The nice thing about the past twenty-four hours is that I don’t feel like I need to hide the occasional wince or grunt as I continue to abuse my bloody forearm with the back of the chair.

“I don’t think anyone will miss John Lackland,” I say. I sound breathless. “And Drobny couldn’t have been surprised after the attack on my club.”

“One wonders why you allowed him and his lackeys into the club in the first place if you knew they were connected to Ys.”

“Him, I wanted. His lackeys, not so much.” Blood is dripping off the ends of my fingers now. “I didn’t account for someone inside my club letting them in. A failure on my part, I freely admit.”

“I presume you wanted him as a guest of your hospitality?” Cashel asks with a smile. There is no doubt as to what he means by hospitality in this instance, and he would be correct. I’d wanted Drobny contained and questioned, and contained would have involved duct tape and an IV.

“At the time. My plans changed after I found his people following Isolde.”

“They were following her?” This seems to be news to him, which is interesting.

I flex my hands in the handcuffs, straining my fingers up, my forearm now so slick with blood that my fingertips slip right off my skin. “He used our wedding planner and at least one of his men, although I think there were probably more, to keep tabs on her. My theory was that he wanted some leverage against you—first as a threat, to send you pictures and the like to prove that they were following her, and second as more than a threat if needed. Which means two things: one, that Drobny didn’t know you at all and didn’t know that you’d sacrifice Isolde in a heartbeat if it threatened you, and two, that there was trouble in Ys paradise. And where there’s one unhappy arms dealer, there’s more, I’m sure.”
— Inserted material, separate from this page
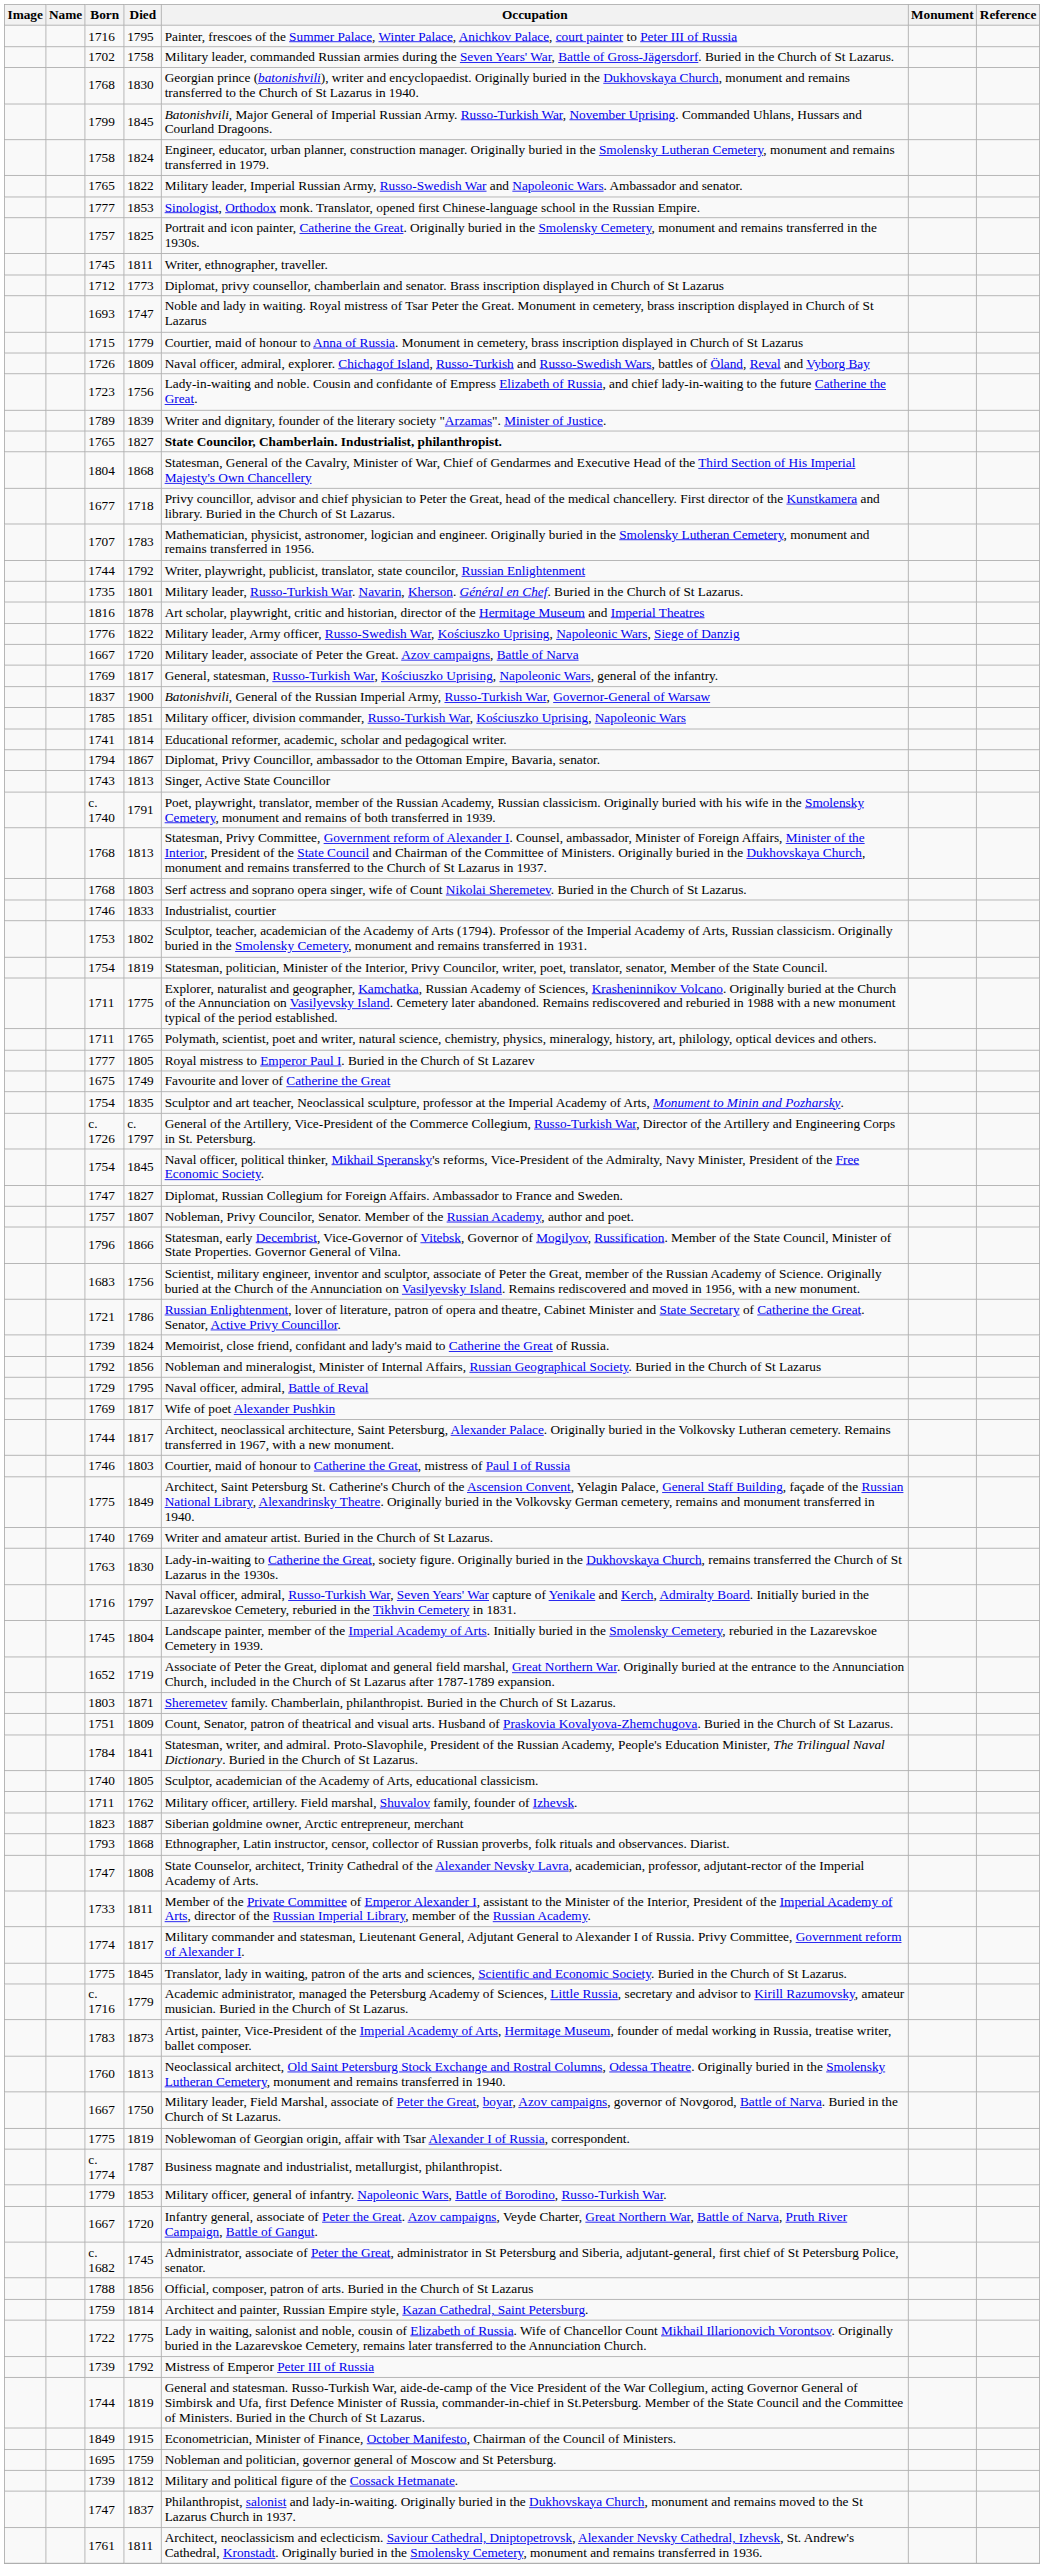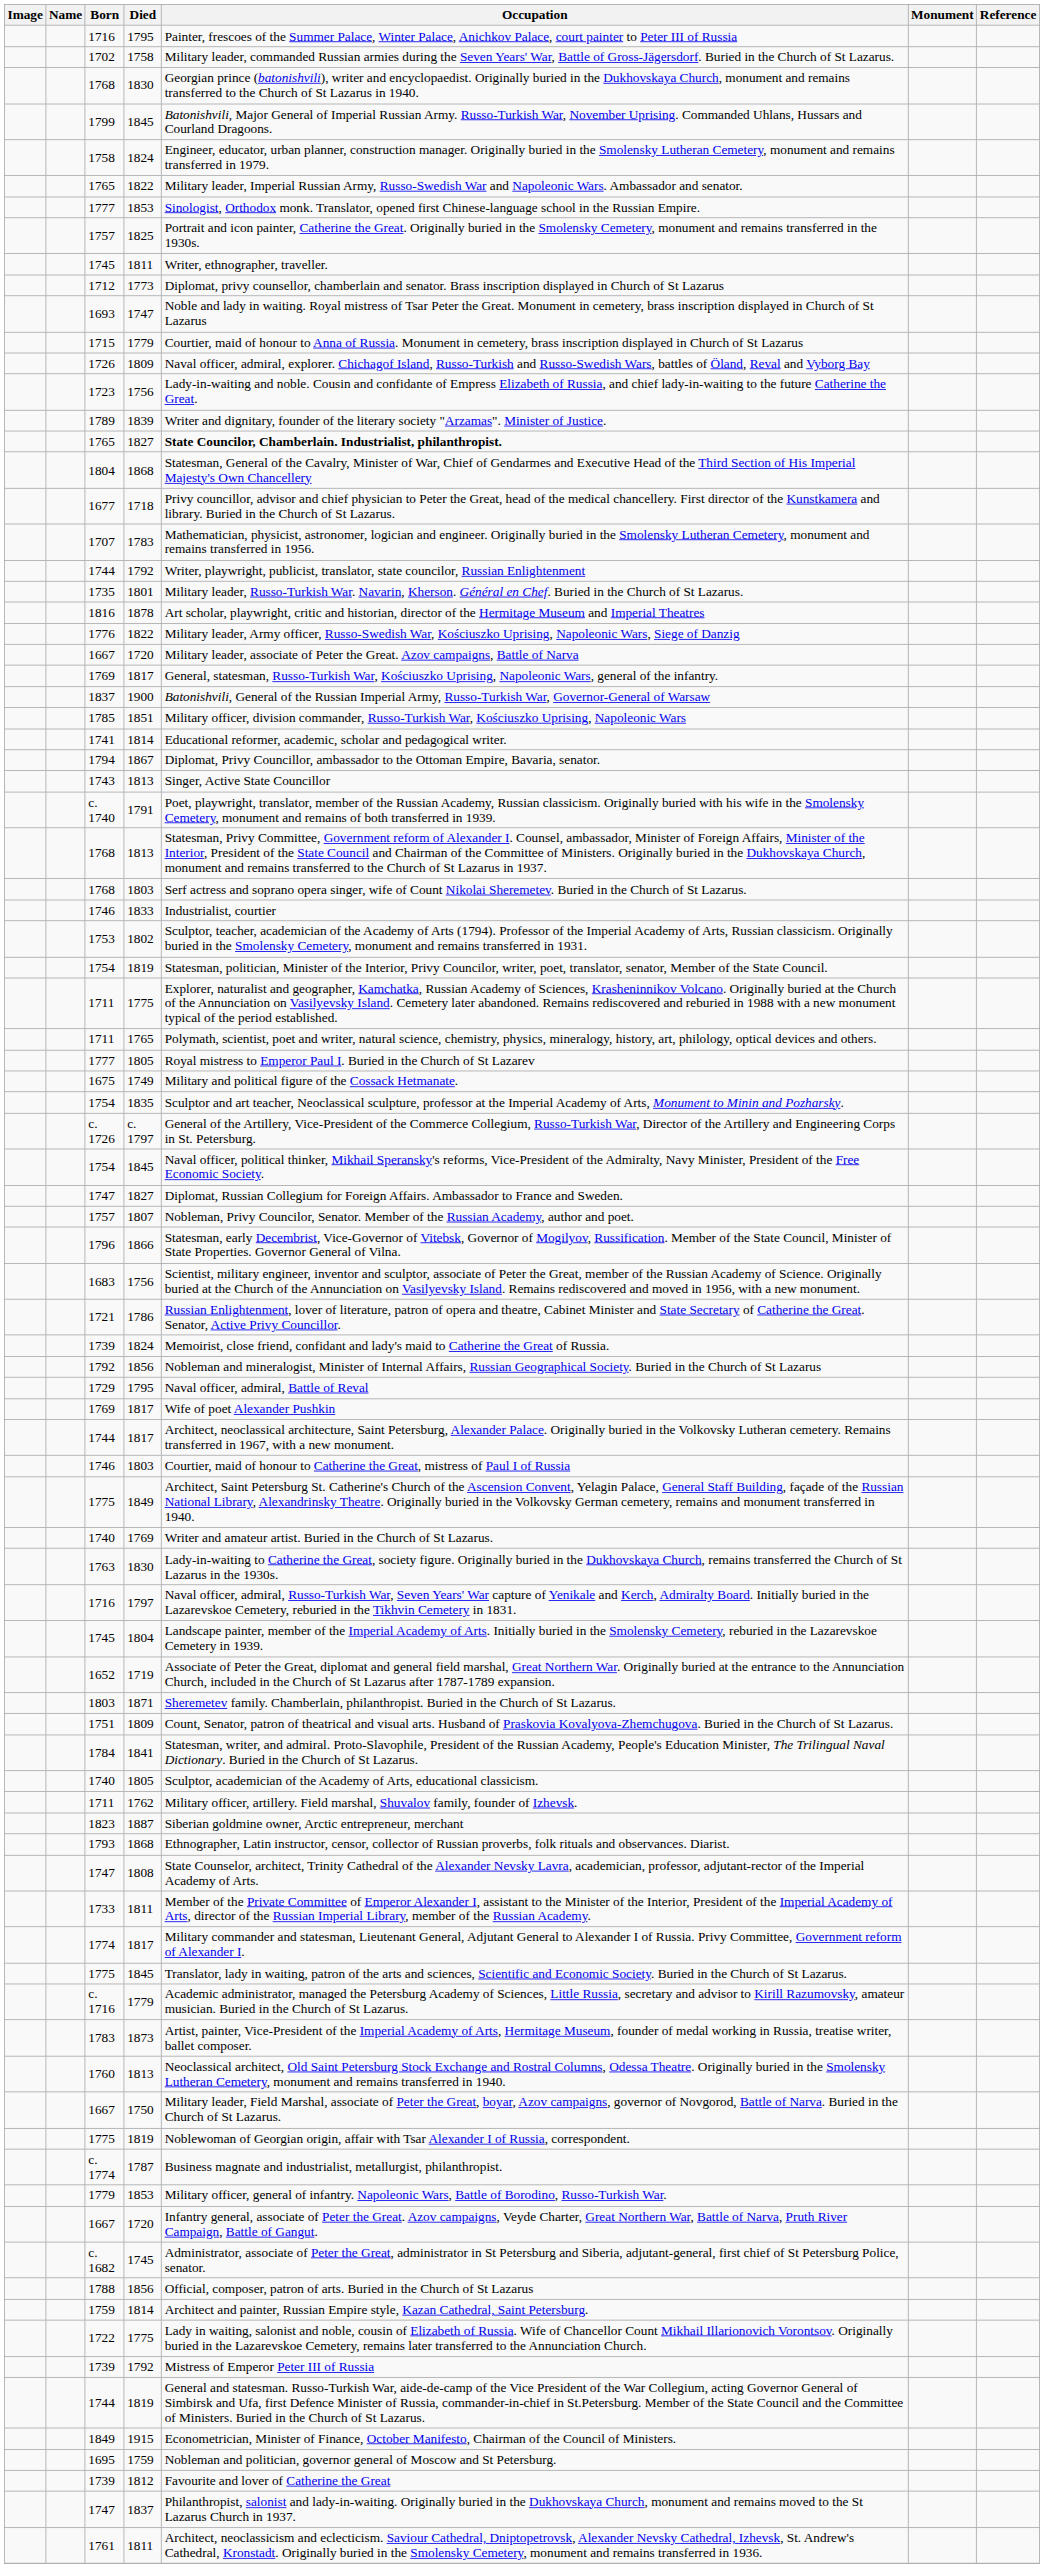1675 | Occupation: Favourite and lover of Catherine the Great -> Military and political figure of the Cossack Hetmanate.
1739 / 1812 | Occupation: Military and political figure of the Cossack Hetmanate. -> Favourite and lover of Catherine the Great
Cashel crosses his legs, his red leather shoes stark against his white cassock. “That’s a keen insight, Mr. Trevena, thank you. Oh, hello,” he says to a tall man striding into my line of sight. He bends down to whisper in Cashel’s ear while Cashel idly presses his fingers to his jaw again.

I use the opportunity to duck my head, clamping down on a scream as agony rips up my arm, panting hard for several long moments until I can think again. Luckily, Cashel is still listening to whatever his guard is saying and seems sufficiently agitated by it not to notice anything else.

“My apologies,” he says tightly, inclining his head. “I’m afraid I need to discuss something of a sensitive nature.” He gets up from his stool and sweeps off into the shadows with his foot soldier.

It’s time to pray again, and pray I do.